Não imaginem que eu teria a indelicadeza de convidar a Luiza Trajano em público. O que posso dizer é que a conheço e que ela é figura extraordinária. Não só porque é uma empresária de grande êxito, mas porque tem uma origem humilde, começou de baixo, respeita os trabalhadores, está preocupada com a vacinação do povo genuinamente. Admiro muito ela, mas não a convidaria pelo jornal.

• O sr. concorda que a entrada de Lula no jogo eleitoral estreita o espaço para candidaturas?

A preço de hoje, sem dúvida. Mas digo, sem medo de errar, que nada do que parece será. Por exemplo: todo mundo considera, a preço de hoje, que Bolsonaro será um dos polos do segundo turno. Eu discordo, não acho que é certo que ele esteja.

• O sr. conversa com o marqueteiro João Santana para comandar a campanha? A estratégia é criar um ‘Ciro paz e amor’ contra as críticas a seu temperamento?

É lisonjeiro para um homem com 63 anos de idade e 40 anos de vida pública que, a essa altura, a acusação que meus adversários fazem é sobre o meu temperamento. Claro que tenho de ouvir essas críticas porque tenho, enfim, que adaptar uma linguagem diante da expressão da minha indignação. Mas, sabendo do que sei, vou fazer o quê? Bancar o lorde inglês? Eu sou do interior do Ceará, fui educado na escola pública, meus pais passaram fome, fui governador, comandei a economia do Brasil…

• E o João Santana?

É um velho amigo. Respeito muito as opiniões dele e temos, sim, conversado. Não sei se sairá uma parceria, vamos ver.

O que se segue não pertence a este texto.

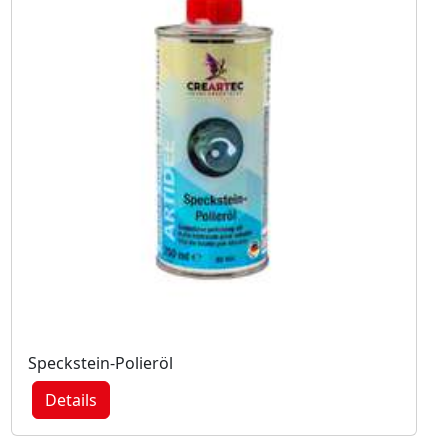
Speckstein-Polieröl
Details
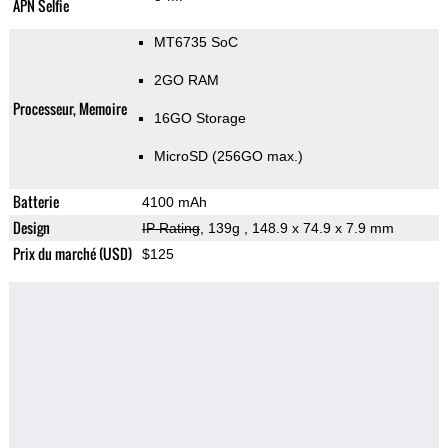
APN Selfie
MT6735 SoC
2GO RAM
Processeur, Memoire
16GO Storage
MicroSD (256GO max.)
Batterie
4100 mAh
Design
IP Rating
, 139g
, 148.9 x 74.9 x 7.9 mm
Prix du marché (USD)
$125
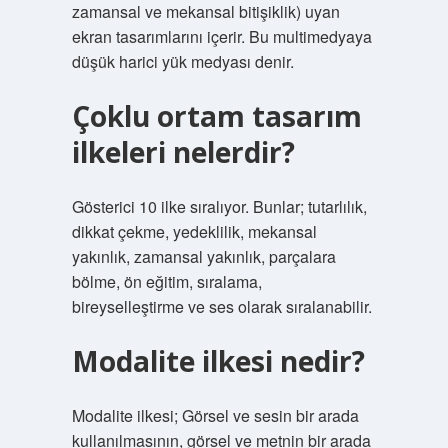
zamansal ve mekansal bitişiklik) uyan
ekran tasarımlarını içerir. Bu multimedyaya
düşük harici yük medyası denir.
Çoklu ortam tasarım
ilkeleri nelerdir?
Gösterici 10 ilke sıralıyor. Bunlar; tutarlılık,
dikkat çekme, yedeklilik, mekansal
yakınlık, zamansal yakınlık, parçalara
bölme, ön eğitim, sıralama,
bireyselleştirme ve ses olarak sıralanabilir.
Modalite ilkesi nedir?
Modalite ilkesi; Görsel ve sesin bir arada
kullanılmasının, görsel ve metnin bir arada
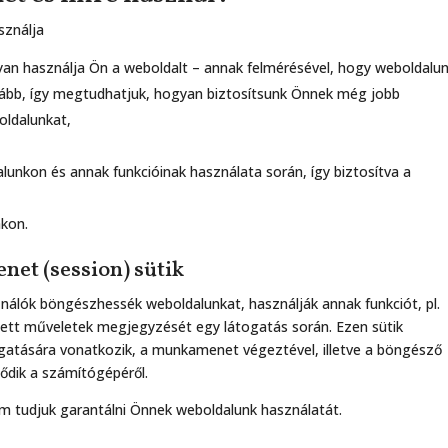
sználja
yan használja Ön a weboldalt – annak felmérésével, hogy weboldalu
nkább, így megtudhatjuk, hogyan biztosítsunk Önnek még jobb
oldalunkat,
unkon és annak funkcióinak használata során, így biztosítva a
akon.
net (session) sütik
nálók böngészhessék weboldalunkat, használják annak funkciót, pl.
zett műveletek megjegyzését egy látogatás során. Ezen sütik
togatására vonatkozik, a munkamenet végeztével, illetve a böngésző
lődik a számítógépéről.
em tudjuk garantálni Önnek weboldalunk használatát.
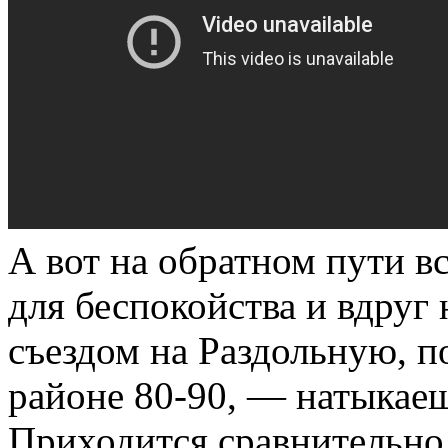
А вот на обратном пути в
для беспокойства и вдруг 
съездом на Раздольную, п
районе 80-90, — натыкаеш
Приходится сравнительно 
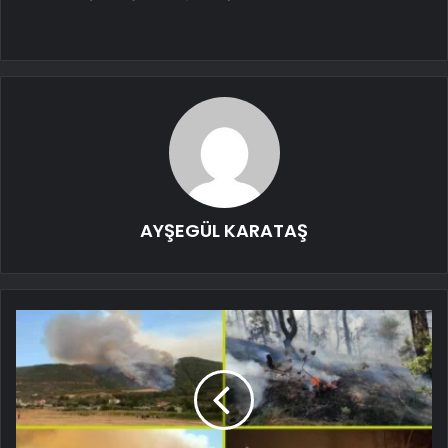
AYŞEGÜL KARATAŞ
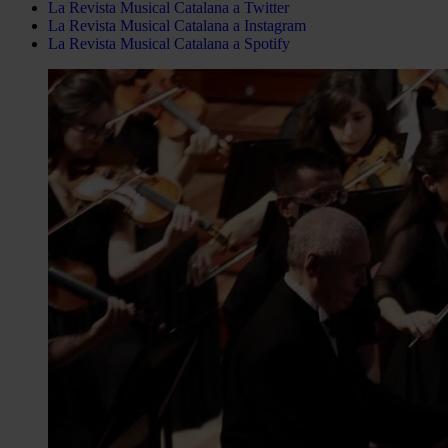
La Revista Musical Catalana a Twitter
La Revista Musical Catalana a Instagram
La Revista Musical Catalana a Spotify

• É iminente o fim da Lava Jato com a possível suspeição do Moro. Isso é bom ou ruim?

A Lava Jato foi enterrada pelo senhor Jair Messias Bolsonaro. No sentido de uma exemplaridade de combater a corrupção, isso é ruim. Mas, no sentido de restaurar os fluxos do Estado de direito democrático, está a destempo. Punir corrupção é uma coisa que tem de ser fria, sóbria, serena, severa, fora da política. O oposto do que Moro e sua banda de procuradores fizeram. Moro só semeou nulidades. E os grandes bandidos deste País sairão com o atestado, que o povo não é obrigado a saber do direito, como Lula está fazendo, se anunciando inocente. Tem nada de inocente.

• Lula é um grande bandido?

O que estou dizendo é que quando se comete nulidades na perseguição a um bandido, que não é o caso, você não está punindo o bandido. Não estou falando do Lula.

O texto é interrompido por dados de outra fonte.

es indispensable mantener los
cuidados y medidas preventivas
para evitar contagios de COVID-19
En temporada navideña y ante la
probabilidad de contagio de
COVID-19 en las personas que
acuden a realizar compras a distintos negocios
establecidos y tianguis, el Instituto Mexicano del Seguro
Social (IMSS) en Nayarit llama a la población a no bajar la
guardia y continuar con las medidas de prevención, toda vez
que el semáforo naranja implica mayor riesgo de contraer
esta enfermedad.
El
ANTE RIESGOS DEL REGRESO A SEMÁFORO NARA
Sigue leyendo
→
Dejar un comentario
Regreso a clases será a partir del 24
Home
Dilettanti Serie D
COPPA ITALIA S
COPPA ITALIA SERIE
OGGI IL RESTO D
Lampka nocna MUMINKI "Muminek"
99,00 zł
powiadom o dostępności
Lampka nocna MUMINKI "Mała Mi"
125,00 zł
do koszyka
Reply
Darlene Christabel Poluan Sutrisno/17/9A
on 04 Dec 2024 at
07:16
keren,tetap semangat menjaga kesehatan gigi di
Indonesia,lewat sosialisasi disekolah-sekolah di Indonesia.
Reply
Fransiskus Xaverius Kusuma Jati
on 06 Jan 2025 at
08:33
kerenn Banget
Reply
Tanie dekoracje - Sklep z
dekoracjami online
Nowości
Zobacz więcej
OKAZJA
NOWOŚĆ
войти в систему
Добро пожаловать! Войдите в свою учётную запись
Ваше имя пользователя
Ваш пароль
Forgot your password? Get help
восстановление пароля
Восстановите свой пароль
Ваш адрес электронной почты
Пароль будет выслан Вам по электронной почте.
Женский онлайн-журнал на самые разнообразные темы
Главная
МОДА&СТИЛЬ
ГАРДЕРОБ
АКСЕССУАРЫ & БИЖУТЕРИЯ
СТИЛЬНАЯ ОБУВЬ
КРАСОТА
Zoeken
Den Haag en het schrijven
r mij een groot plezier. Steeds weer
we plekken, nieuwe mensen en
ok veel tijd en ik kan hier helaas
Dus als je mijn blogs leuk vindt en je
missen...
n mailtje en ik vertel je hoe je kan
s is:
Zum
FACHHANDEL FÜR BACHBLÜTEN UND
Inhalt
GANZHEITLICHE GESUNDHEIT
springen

• Com Bolsonaro, os inquéritos da PF com base na Lei de Segurança Nacional cresceram 285%. O sr. é investigado, mas com base no Código Penal. Como avalia?

Vejo isso como uma coisa muito boa. O senhor Jair Messias está entrando em desespero porque pedir para abrir inquérito é um constrangimento ilegal que nenhum juiz vai dar, nenhum tribunal vai sancionar. Trata-se de uma tentativa de constranger, de censurar que está funcionando pelo oposto. Veja o meu caso. Estou pouco ligando.

• Como vê a crise federativa com governadores tendo de agir por conta própria, reunindo-se em consórcios para comprar vacina?

O PDT e eu é que assinamos a petição que levou o STF a determinar a autonomia dos entes federativos para concorrentemente ajudar a enfrentar a pandemia. E ai de nós se não tivéssemos feito isso porque lá atrás o governo anunciou que era uma gripezinha, estimulou aglomeração, evitou importar respiradores. Foi um desastre completo. E ainda age como charlatão prescrevendo remédios e canalhas como o (Eduardo) Pazuello só agravam o fenômeno. O que teria acontecido com o Brasil se os prefeitos e governadores não tivessem corrido atrás? Estaríamos contando 1 milhão de mortos. Agora, isso é uma loucura porque é, no limite, genocida.